# Déceler la raison d'un retour en 1970



## biquet82 (27 Août 2010)

Bonjour,

j'ai besoin d'aide pour identifier la cause du soudain retour en 1970 de mon iBook G4.

Celui ci perd l'horloge et l'heure, la connexion internet également, impossible de modifier l'heure, c'est grisé, ni la date.
Dans le menu en haut a droite, le G4 fonctionne toujours sur le secteur, il me dit que la batterie n'est pas en charge (grisé).
Dans les infos système, la batterie semble bien installée, charge restante 245 mAh, en cours de chargement: NON, capacité de charge complète 326. intensité de courant: 0, tension 16837.
En appuyant sur le bouton de la batterie, aucune led ne s'allume.

J'ai pu lire que la batterie serait HS, ailleurs qu'une pile serait présente sur la carte mère. Ce problème est survenu après une mise a jour de routine sur le site de Apple, un problème logiciel, qui expliquerait le refus de charge de la batterie?

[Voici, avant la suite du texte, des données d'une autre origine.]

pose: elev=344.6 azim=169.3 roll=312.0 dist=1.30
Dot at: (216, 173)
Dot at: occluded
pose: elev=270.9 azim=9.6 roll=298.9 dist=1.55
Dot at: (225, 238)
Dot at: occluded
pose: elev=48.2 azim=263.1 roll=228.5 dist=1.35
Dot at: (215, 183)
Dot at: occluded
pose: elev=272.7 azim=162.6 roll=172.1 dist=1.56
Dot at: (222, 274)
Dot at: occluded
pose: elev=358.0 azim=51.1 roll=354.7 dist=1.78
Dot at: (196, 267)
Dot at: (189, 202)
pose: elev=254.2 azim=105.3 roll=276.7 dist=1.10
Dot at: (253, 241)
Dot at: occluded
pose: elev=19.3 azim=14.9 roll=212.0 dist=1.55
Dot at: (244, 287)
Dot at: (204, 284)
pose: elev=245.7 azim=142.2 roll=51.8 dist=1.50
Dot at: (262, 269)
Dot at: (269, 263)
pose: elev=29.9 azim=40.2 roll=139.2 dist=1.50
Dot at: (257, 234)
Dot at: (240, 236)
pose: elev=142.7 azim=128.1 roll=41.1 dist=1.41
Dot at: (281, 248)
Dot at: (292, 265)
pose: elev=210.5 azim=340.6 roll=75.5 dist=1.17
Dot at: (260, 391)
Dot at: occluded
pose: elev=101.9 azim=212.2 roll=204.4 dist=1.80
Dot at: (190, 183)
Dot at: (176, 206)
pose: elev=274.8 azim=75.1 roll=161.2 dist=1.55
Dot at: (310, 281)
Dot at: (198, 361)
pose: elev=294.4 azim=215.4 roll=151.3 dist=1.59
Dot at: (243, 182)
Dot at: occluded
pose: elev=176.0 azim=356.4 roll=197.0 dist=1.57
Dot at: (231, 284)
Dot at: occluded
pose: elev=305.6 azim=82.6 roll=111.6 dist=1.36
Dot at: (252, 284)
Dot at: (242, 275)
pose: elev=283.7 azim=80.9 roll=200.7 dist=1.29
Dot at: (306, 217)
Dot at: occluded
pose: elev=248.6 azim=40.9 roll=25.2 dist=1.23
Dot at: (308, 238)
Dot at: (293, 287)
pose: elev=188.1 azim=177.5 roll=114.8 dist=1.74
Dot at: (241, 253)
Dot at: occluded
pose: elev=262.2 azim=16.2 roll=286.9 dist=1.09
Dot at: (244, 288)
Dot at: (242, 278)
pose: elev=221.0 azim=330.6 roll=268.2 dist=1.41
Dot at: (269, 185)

J'étais prêt a commander une nouvelle batterie, mais je préfère être sûr de mon coup

Merci


----------



## macinside (27 Août 2010)

il n'y pas de pile dans un ibook G4, c'est la batterie qui garde la date et heure


----------



## biquet82 (27 Août 2010)

mais comme tu le dis, on vit dans un monde de merde!

Et plein de gens disent le contraire, c'est à ne plus rien y comprendre.

C'est plus probable donc que la batterie, comment je peux vérifier qu'elle est vraiment HS?


----------



## macinside (27 Août 2010)

en acheter une neuve :rateau: sinon une batterie a une durée de vie moyenne de 2 a 3 ans


----------